Öncelikle ispat müessesesini açıklamakta fayda var. Bilindiği üzere, hakim, davada hangi vakıaların ispat edilmesini tespit ettikten sonra, bu vakıaların kimin tarafından ispat edilmesi gerektiği sorusuyla karşılaşır; buna ispat yükü denir. Kendisine ispat yükü düşen taraf için, bu bir yükümlülük(mükellefiyet) değil, sadece bir yüktür(külfettir). Taraf kendisinin ispat etmesi gerektiği vakıayı ispat edemezse karşı taraf ve mahkeme onu mutlaka ispat etmesini isteyemez, bilakis kendisine ispat yükü düşen taraf , o vakıayı ispat edememiş sayılır.(Kuru, Medeni Usul Hukuku, 2016, sy 319)

Görev:
Yukarıdaki ispat yükü metninde "Öncelikle ispat müessesesini" ile başlayıp "2016, sy 319)" ile biten kısmı, "hakim" yerine "yargıç" koyarak yeniden yazın. Aşağıdaki satırlar metinden ayrı bir malzemedir.

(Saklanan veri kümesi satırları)

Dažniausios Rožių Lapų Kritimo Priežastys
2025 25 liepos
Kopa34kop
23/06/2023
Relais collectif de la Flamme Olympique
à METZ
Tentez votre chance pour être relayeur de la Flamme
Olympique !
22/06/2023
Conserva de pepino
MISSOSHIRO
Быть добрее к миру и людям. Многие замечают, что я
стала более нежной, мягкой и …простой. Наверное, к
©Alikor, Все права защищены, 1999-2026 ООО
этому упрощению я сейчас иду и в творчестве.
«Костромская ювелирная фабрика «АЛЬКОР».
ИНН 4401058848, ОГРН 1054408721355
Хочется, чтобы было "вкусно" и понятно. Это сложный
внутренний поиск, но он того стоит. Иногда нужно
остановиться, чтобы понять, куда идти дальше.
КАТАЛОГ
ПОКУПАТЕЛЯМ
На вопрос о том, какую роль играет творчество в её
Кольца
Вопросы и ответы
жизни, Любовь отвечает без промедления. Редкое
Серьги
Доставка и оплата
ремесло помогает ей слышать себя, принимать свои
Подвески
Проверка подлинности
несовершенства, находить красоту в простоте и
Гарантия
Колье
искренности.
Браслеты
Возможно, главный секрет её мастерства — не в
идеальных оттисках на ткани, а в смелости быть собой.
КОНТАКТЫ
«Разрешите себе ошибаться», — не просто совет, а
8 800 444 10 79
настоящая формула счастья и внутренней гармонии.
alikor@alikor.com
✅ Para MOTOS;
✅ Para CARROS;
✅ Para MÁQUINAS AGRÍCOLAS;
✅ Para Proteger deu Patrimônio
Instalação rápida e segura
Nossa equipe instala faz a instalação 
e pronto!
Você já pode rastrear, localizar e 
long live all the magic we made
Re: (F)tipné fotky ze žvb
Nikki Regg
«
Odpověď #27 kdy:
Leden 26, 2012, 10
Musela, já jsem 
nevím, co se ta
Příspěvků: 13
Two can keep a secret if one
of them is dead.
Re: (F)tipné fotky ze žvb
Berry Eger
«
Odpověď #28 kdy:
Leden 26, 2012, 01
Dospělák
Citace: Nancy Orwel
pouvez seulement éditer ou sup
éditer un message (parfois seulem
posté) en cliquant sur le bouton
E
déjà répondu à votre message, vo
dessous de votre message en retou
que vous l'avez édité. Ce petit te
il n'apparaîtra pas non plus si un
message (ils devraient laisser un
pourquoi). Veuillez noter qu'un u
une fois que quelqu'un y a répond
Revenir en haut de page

Tamamlanan alıştırma:
Öncelikle ispat müessesesini açıklamakta fayda var. Bilindiği üzere, yargıç, davada hangi vakıaların ispat edilmesini tespit ettikten sonra, bu vakıaların kimin tarafından ispat edilmesi gerektiği sorusuyla karşılaşır; buna ispat yükü denir. Kendisine ispat yükü düşen taraf için, bu bir yükümlülük(mükellefiyet) değil, sadece bir yüktür(külfettir). Taraf kendisinin ispat etmesi gerektiği vakıayı ispat edemezse karşı taraf ve mahkeme onu mutlaka ispat etmesini isteyemez, bilakis kendisine ispat yükü düşen taraf , o vakıayı ispat edememiş sayılır.(Kuru, Medeni Usul Hukuku, 2016, sy 319)